The venue was a refugee camp, for the ceremony could not be held, as is traditional, at her home, because it, and her entire village, in Campbell Bay on Great Nicobar island, was washed away by the wave.

Her now-husband, Sanjay Mistri, was on another island when the tsunami struck and, when he heard the scale of the destruction on Great Nicobar, he had no hope of finding her alive.

"I met her in Campbell Bay a year ago and we had decided to marry," he told Indian reporters. "But the tsunami came and her family lost everything to it."

Mr Mistri, 26, was working as a carpenter on Cachal island, alongside his bride's father, Karthik Mondal. After the tsunami struck, the two men were rescued and brought to Port Blair, the administrative capital of the Andamans.

They believed the rest of Mr Mondal's family was dead.
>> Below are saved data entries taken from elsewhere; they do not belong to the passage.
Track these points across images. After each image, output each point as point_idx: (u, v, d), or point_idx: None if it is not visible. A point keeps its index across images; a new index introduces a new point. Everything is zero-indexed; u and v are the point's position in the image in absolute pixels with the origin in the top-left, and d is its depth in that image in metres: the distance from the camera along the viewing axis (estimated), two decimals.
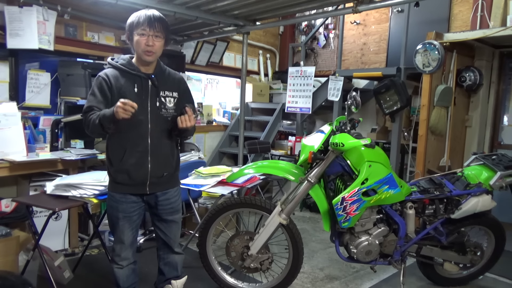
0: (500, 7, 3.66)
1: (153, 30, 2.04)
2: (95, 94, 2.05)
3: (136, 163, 2.11)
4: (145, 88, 2.11)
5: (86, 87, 3.43)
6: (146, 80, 2.11)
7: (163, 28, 2.08)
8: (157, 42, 2.07)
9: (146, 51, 2.05)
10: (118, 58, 2.16)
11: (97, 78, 2.08)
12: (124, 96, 2.00)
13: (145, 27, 2.03)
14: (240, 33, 3.92)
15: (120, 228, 2.19)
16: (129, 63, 2.12)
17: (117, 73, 2.10)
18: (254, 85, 5.62)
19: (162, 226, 2.32)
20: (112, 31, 4.11)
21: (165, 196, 2.25)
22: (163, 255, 2.40)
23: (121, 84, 2.07)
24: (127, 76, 2.10)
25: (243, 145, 4.13)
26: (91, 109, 2.04)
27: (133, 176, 2.12)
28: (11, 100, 3.28)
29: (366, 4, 3.01)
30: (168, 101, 2.17)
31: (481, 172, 2.69)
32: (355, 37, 5.38)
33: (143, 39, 2.04)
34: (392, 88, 3.94)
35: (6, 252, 2.54)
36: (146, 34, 2.04)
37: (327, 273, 3.16)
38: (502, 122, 4.45)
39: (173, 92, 2.20)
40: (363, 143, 2.35)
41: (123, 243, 2.22)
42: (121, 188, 2.15)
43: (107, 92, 2.06)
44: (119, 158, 2.10)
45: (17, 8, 3.15)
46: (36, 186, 3.16)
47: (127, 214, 2.18)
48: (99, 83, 2.06)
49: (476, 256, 2.80)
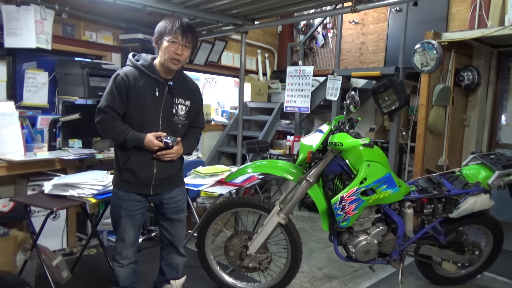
0: (498, 7, 3.66)
1: (185, 39, 2.06)
2: (113, 94, 2.06)
3: (142, 165, 2.13)
4: (161, 93, 2.14)
5: (84, 87, 3.41)
6: (164, 85, 2.14)
7: (193, 39, 2.11)
8: (185, 52, 2.10)
9: (173, 59, 2.07)
10: (140, 58, 2.17)
11: (116, 77, 2.08)
12: (141, 98, 2.07)
13: (177, 35, 2.04)
14: (238, 32, 3.91)
15: (122, 226, 2.19)
16: (151, 66, 2.12)
17: (137, 73, 2.10)
18: (252, 84, 5.62)
19: (167, 225, 2.33)
20: (110, 30, 4.10)
21: (170, 194, 2.27)
22: (166, 255, 2.41)
23: (140, 86, 2.09)
24: (146, 78, 2.11)
25: (241, 144, 4.13)
26: (108, 108, 2.06)
27: (138, 176, 2.14)
28: (9, 100, 3.26)
29: (365, 4, 3.01)
30: (180, 109, 2.20)
31: (479, 172, 2.69)
32: (354, 37, 5.38)
33: (173, 47, 2.05)
34: (391, 87, 3.95)
35: (4, 252, 2.54)
36: (177, 43, 2.05)
37: (325, 272, 3.17)
38: (500, 122, 4.46)
39: (186, 101, 2.23)
40: (361, 143, 2.35)
41: (124, 242, 2.22)
42: (126, 186, 2.17)
43: (124, 92, 2.07)
44: (127, 157, 2.13)
45: (15, 7, 3.14)
46: (34, 186, 3.15)
47: (130, 213, 2.19)
48: (118, 83, 2.07)
49: (474, 255, 2.81)
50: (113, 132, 2.06)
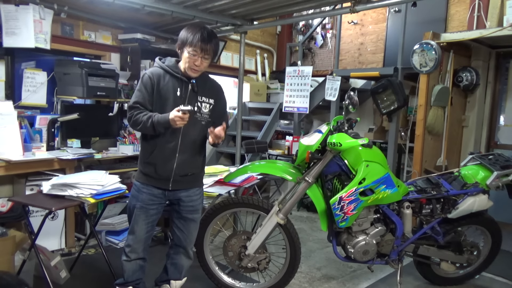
0: (497, 7, 3.67)
1: (204, 52, 2.12)
2: (142, 90, 2.17)
3: (163, 159, 2.20)
4: (185, 91, 2.20)
5: (83, 86, 3.41)
6: (187, 84, 2.21)
7: (214, 50, 2.17)
8: (204, 62, 2.16)
9: (192, 69, 2.16)
10: (165, 60, 2.26)
11: (144, 76, 2.20)
12: (165, 96, 2.17)
13: (197, 48, 2.09)
14: (237, 32, 3.91)
15: (135, 218, 2.24)
16: (175, 66, 2.21)
17: (162, 72, 2.20)
18: (251, 84, 5.61)
19: (180, 224, 2.36)
20: (109, 30, 4.10)
21: (187, 193, 2.31)
22: (173, 255, 2.43)
23: (164, 84, 2.17)
24: (171, 77, 2.19)
25: (240, 144, 4.13)
26: (138, 104, 2.15)
27: (159, 170, 2.21)
28: (7, 99, 3.26)
29: (364, 4, 3.02)
30: (203, 107, 2.26)
31: (477, 172, 2.70)
32: (353, 37, 5.39)
33: (192, 59, 2.12)
34: (389, 88, 3.95)
35: (2, 252, 2.53)
36: (196, 56, 2.11)
37: (324, 272, 3.17)
38: (498, 122, 4.47)
39: (210, 99, 2.29)
40: (360, 143, 2.36)
41: (134, 234, 2.26)
42: (146, 178, 2.24)
43: (150, 88, 2.16)
44: (150, 151, 2.21)
45: (13, 7, 3.13)
46: (32, 186, 3.14)
47: (145, 205, 2.23)
48: (145, 80, 2.17)
49: (473, 255, 2.81)
50: (142, 121, 2.11)
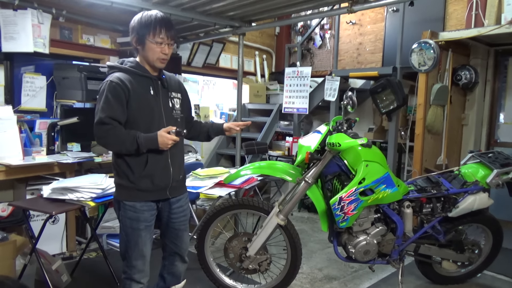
0: (495, 6, 3.67)
1: (170, 38, 1.99)
2: (110, 102, 1.89)
3: (161, 167, 2.03)
4: (157, 90, 2.05)
5: (82, 90, 3.42)
6: (157, 82, 2.06)
7: (174, 33, 2.04)
8: (170, 49, 2.03)
9: (161, 59, 2.01)
10: (124, 62, 2.05)
11: (110, 84, 1.91)
12: (140, 100, 1.97)
13: (163, 35, 1.96)
14: (236, 34, 3.92)
15: (142, 240, 2.03)
16: (139, 66, 2.02)
17: (128, 76, 1.98)
18: (250, 86, 5.62)
19: (172, 237, 2.22)
20: (108, 34, 4.10)
21: (179, 203, 2.18)
22: (169, 265, 2.31)
23: (136, 87, 1.97)
24: (139, 79, 2.00)
25: (240, 146, 4.13)
26: (110, 119, 1.88)
27: (157, 180, 2.03)
28: (7, 104, 3.27)
29: (361, 4, 3.02)
30: (176, 102, 2.13)
31: (477, 170, 2.70)
32: (351, 37, 5.39)
33: (160, 48, 1.97)
34: (388, 87, 3.95)
35: (3, 257, 2.54)
36: (164, 43, 1.97)
37: (325, 273, 3.16)
38: (498, 120, 4.47)
39: (178, 93, 2.17)
40: (359, 143, 2.35)
41: (144, 257, 2.06)
42: (143, 195, 2.02)
43: (123, 98, 1.91)
44: (143, 163, 1.98)
45: (12, 11, 3.14)
46: (32, 190, 3.15)
47: (149, 223, 2.05)
48: (112, 89, 1.90)
49: (474, 254, 2.80)
50: (123, 142, 1.89)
Meanwhile, the rest of the family were convinced that Mr Mondal and Mr Mistri had died in the tsunami.

The two men searched together through the relief camps packed with survivors, but without success. Then finally they heard Miss Mondal and the others were at a relief camp set up in an empty school.

Survivors on Great Nicobar had to trek for days through the jungle interior to reach help, jumping channels infested with crocodiles. Many lived on nothing but coconuts. It was on Great Nicobar that survivors kidnapped the most senior Indian government official on the island to demand food.

The two lovers were reunited, but had no idea how they could get married. The Mondals had lost their home and all their possessions: they were in no position to host the traditional ceremony.

That was when a local group, the Islanders' Youth Club, stepped in. It put up some money and organised the wedding. Local volunteers got involved, donating a new sari and jewellery for the bride, and the traditional clothes for the groom. They even put together a small dowry of 2,000 rupees (£25) for her.

Miss Mondal dressed for her wedding in a classroom at the former school that is now the refugee camp. But she was not at all disappointed in the modified ceremony.

She told reporters she was happy that it had brought a few hours of happiness and celebration to the other tsunami survivors in the camp.

The couple are not, however, planning on staying in the Andamans. Mrs Mistri and her new husband are set on moving to his family home on the Indian mainland, near Calcutta.

"My only wish now is that after I move away with my husband ... [that] my parents and four siblings get to see better days away from this relief camp," she said.

As for the Islanders' Youth Club, it considered its money and time well spent on the wedding.

"We have brought smiles to their lips," said the club's general secretary, Srinivas Reddy. "What more could one ask for in such times of collective grief?"